**Activities:**
• A. How would you put this sentence from the report on the FTA's MBTA inspection into Spanish: "Four of the FTA's directives were issued to the MBTA and the fifth was addressed to the Department of Public Utilities."?
• B. Can you carry on the report on the FTA's safety directives to the MBTA from its final line?

**Page excerpt:**

In regards to tracking maintenance, the FTA wrote that overnight work windows are insufficient for the MBTA to address the system’s needs and that aging equipment also hampers progress. They found, for example, that a Green Line work train has been inoperable for at least 8 months.

The FTA also identified backlogs of thousands of known defects related to the rail infrastructure. One example where the MBTA was specifically ordered to make repairs was a curved track section on the Orange Line between Tufts Medical Center and Back Bay Stations, which has been under a speed restriction due to excessive wear and defects since 2019.

Additionally, the federal inspection found the MBTA’s Operations Control Center “is not appropriately staffed,” which creates “an increased safety risk.” The MBTA is being ordered to ensure all staff members are properly certified, that they have enough time between shifts and that supervisors are not simultaneously assigned dual roles.

Four of the FTA’s directives were issued to the MBTA and the fifth was addressed to the Department of Public Utilities. The directives instruct the MBTA to provide responses or take actions within specific timeframes ranging from 24 hours to 30 days.

“FTA underscores that transit riders in the Boston area should not interpret the special directives issued today as a reason to avoid the MBTA subway or light rail,” the agency wrote in a statement. “Rather, FTA’s actions provide system-wide measures to fix longstanding issues with the agency’s overall safety program and culture.”

An MBTA spokesperson said the agency will develop “immediate and long-term mitigation measures”

**Data provided:**

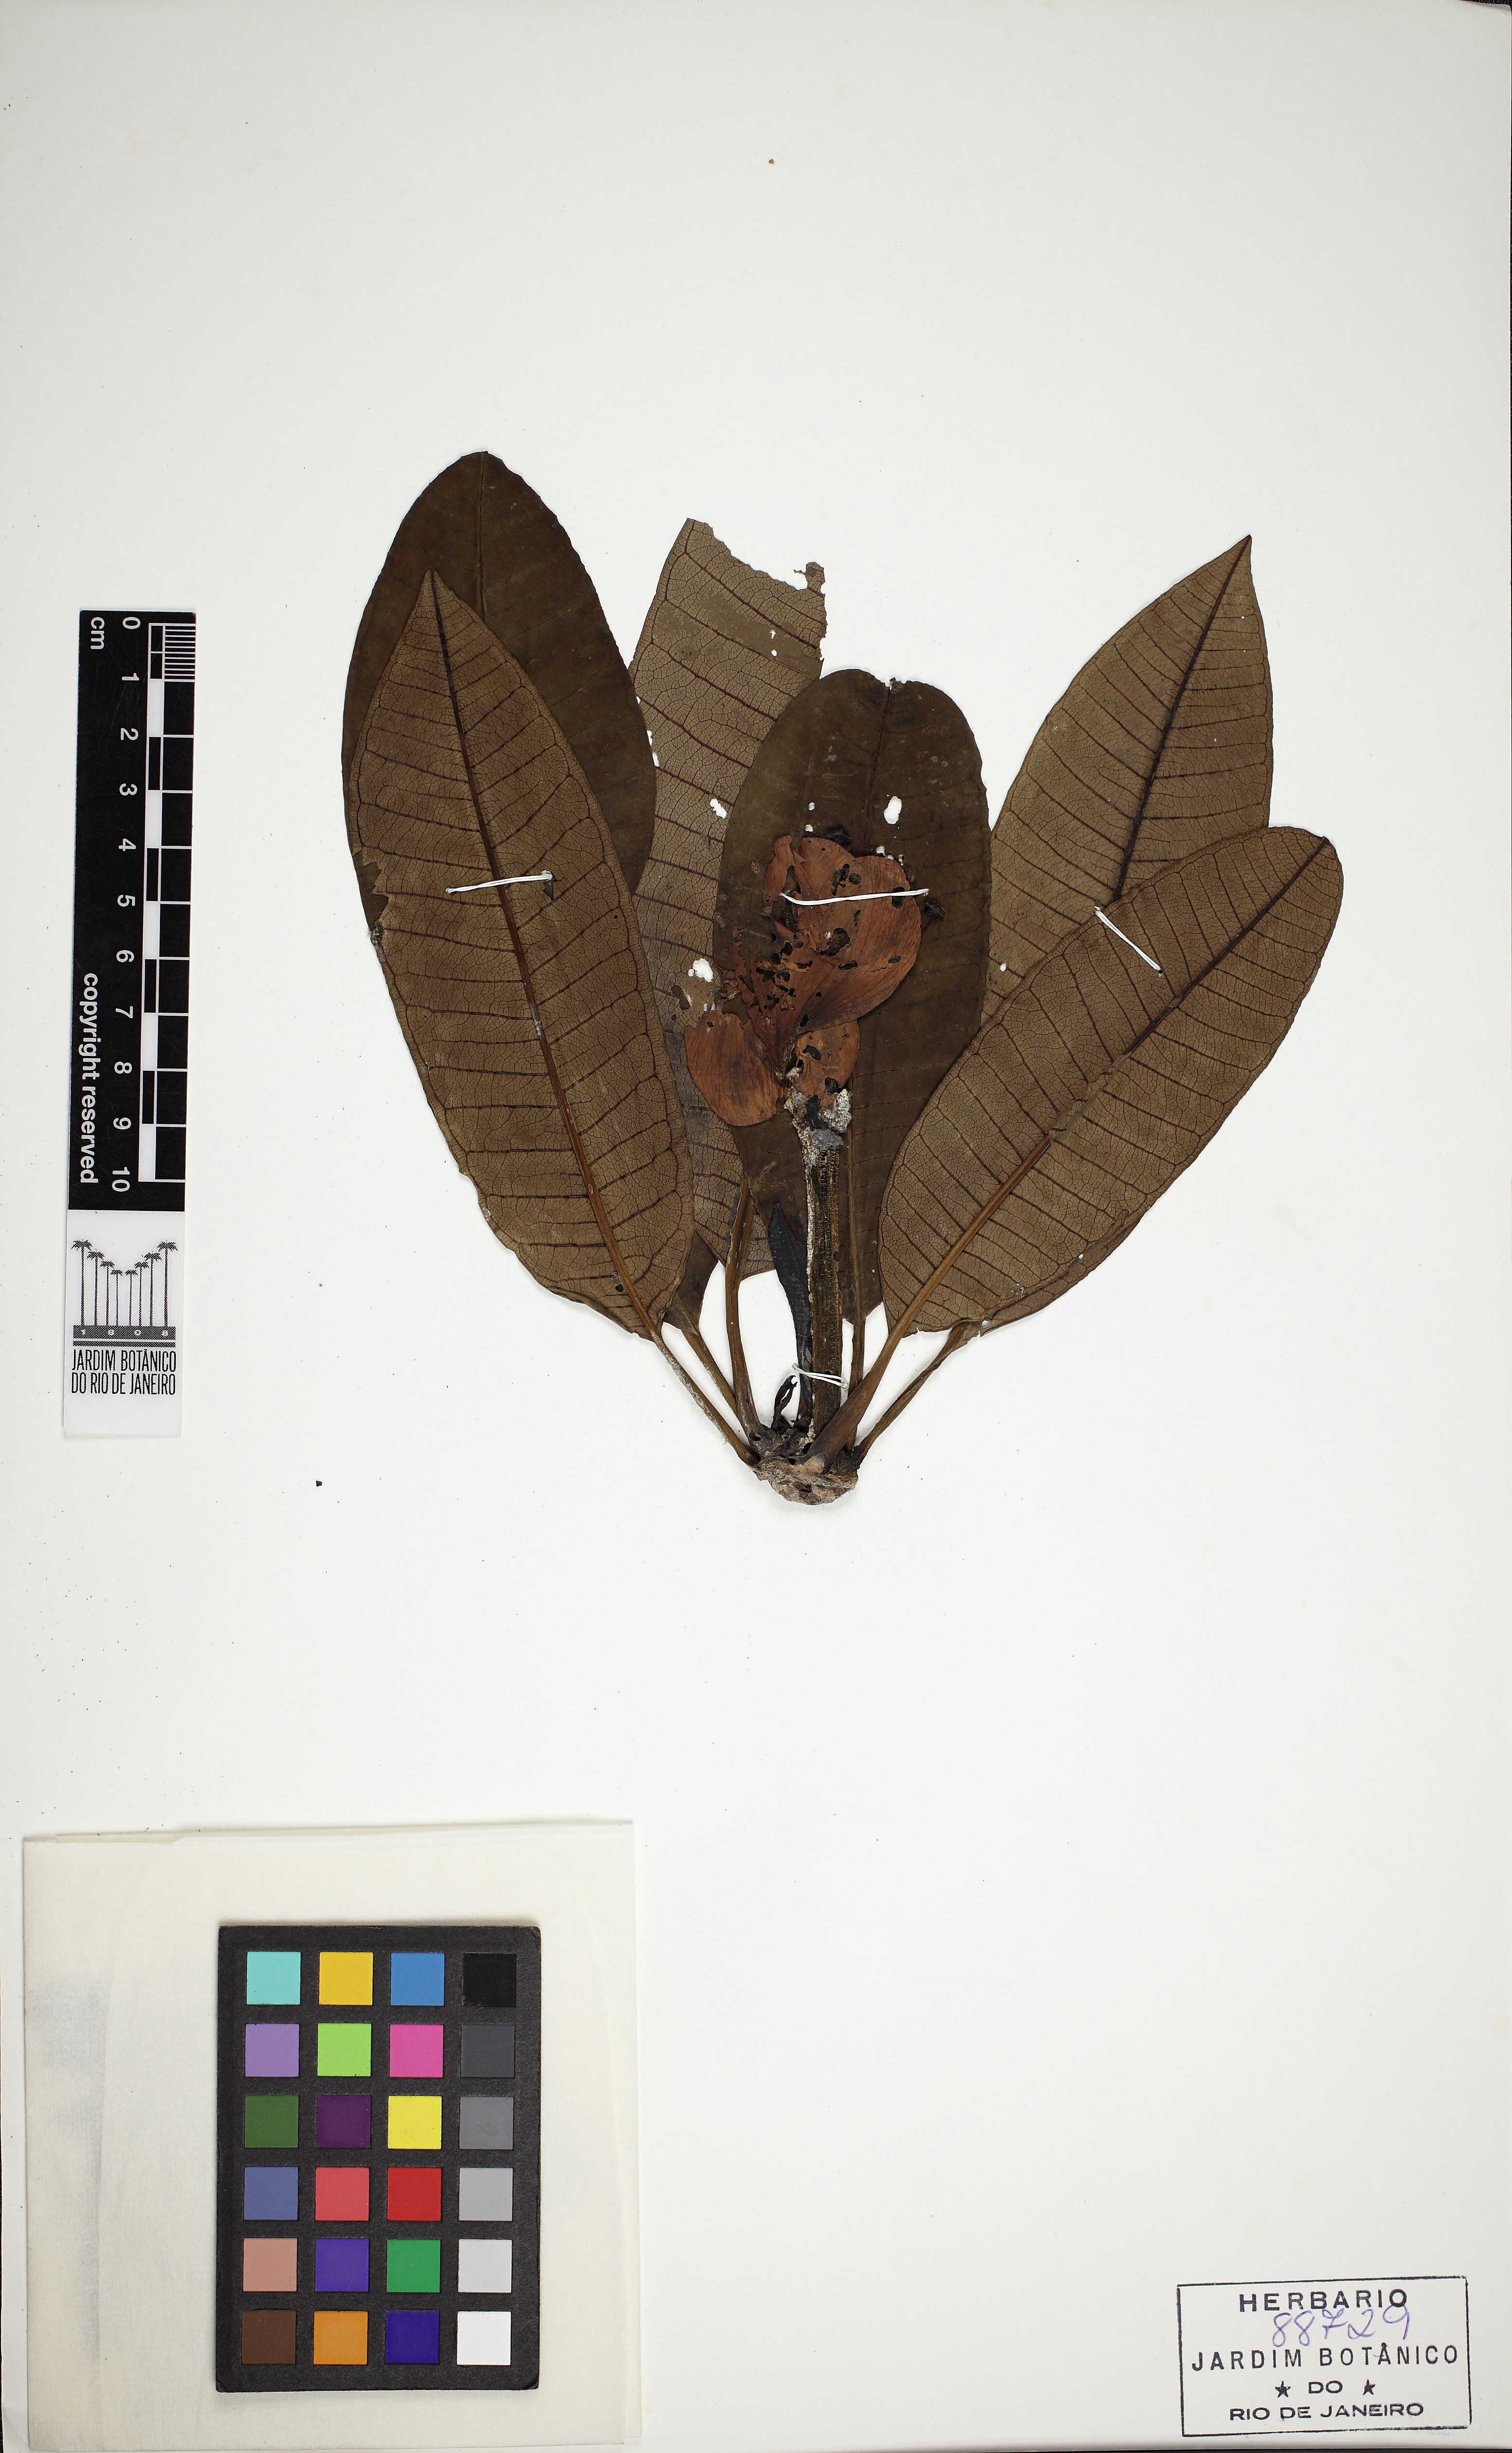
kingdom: Plantae
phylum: Tracheophyta
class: Magnoliopsida
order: Gentianales
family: Apocynaceae
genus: Plumeria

**Answers per task:**
• A. Cuatro de las directivas de la FTA se emitieron a la MBTA y la quinta se dirigió al Departamento de Servicios Públicos.

• B.
Additionally, FTA said it will be providing “technical assistance” to the MBTA and DPU to help address the highlighted issues.

Safety was also a major topic at the MBTA Board of Directors’ meeting last week about the budget for the 2023 fiscal year.

Investments planned for the next budget include $5.5 million for a program that will conduct safety inspections. Those will include areas where riders were injured or killed in recent incidents, including escalators, stairs and transit infrastructure.

The plans also included adding 148 new safety positions to the MBTA’s payroll during the fiscal year. Those include 41 jobs in rail yard safety, 28 jobs for facilities maintenance and 18 for proactive maintenance inspections.

Maintenance has also been an ongoing area of concern for the MBTA. An estimate in May 2019 projected it would cost $10.1 billion to replace all outdated equipment and infrastructure with modern alternatives, State House News Service reported.

Meanwhile, watchdogs like Brian Kane, executive director of the MBTA Advisory Board, have warned that the transit system is headed toward a “financial cliff” once pandemic aid ends next year.